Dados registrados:
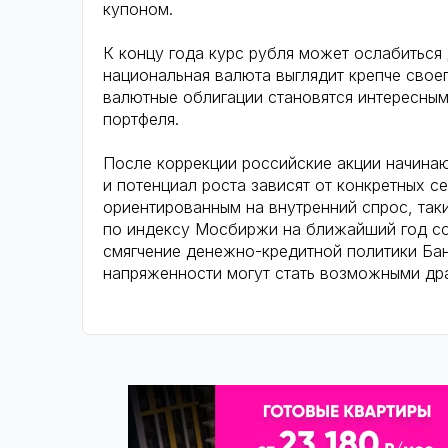
купоном.
К концу года курс рубля может ослабиться
национальная валюта выглядит крепче сво
валютные облигации становятся интересны
портфеля.
После коррекции российские акции начинаю
и потенциал роста зависят от конкретных с
ориентированным на внутренний спрос, так
по индексу Мосбиржи на ближайший год сос
смягчение денежно-кредитной политики Ба
напряженности могут стать возможными др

### TAREFA
Apresente todas as linhas de texto dos registros como uma lista JSON de strings, uma string para cada linha e sem linhas em branco. Deixe as imagens fora da resposta.

### RESPOSTA AO EXERCÍCIO
[
  "купоном.",
  "К концу года курс рубля может ослабиться",
  "национальная валюта выглядит крепче сво",
  "валютные облигации становятся интересны",
  "портфеля.",
  "После коррекции российские акции начинаю",
  "и потенциал роста зависят от конкретных с",
  "ориентированным на внутренний спрос, так",
  "по индексу Мосбиржи на ближайший год сос",
  "смягчение денежно-кредитной политики Ба",
  "напряженности могут стать возможными др"
]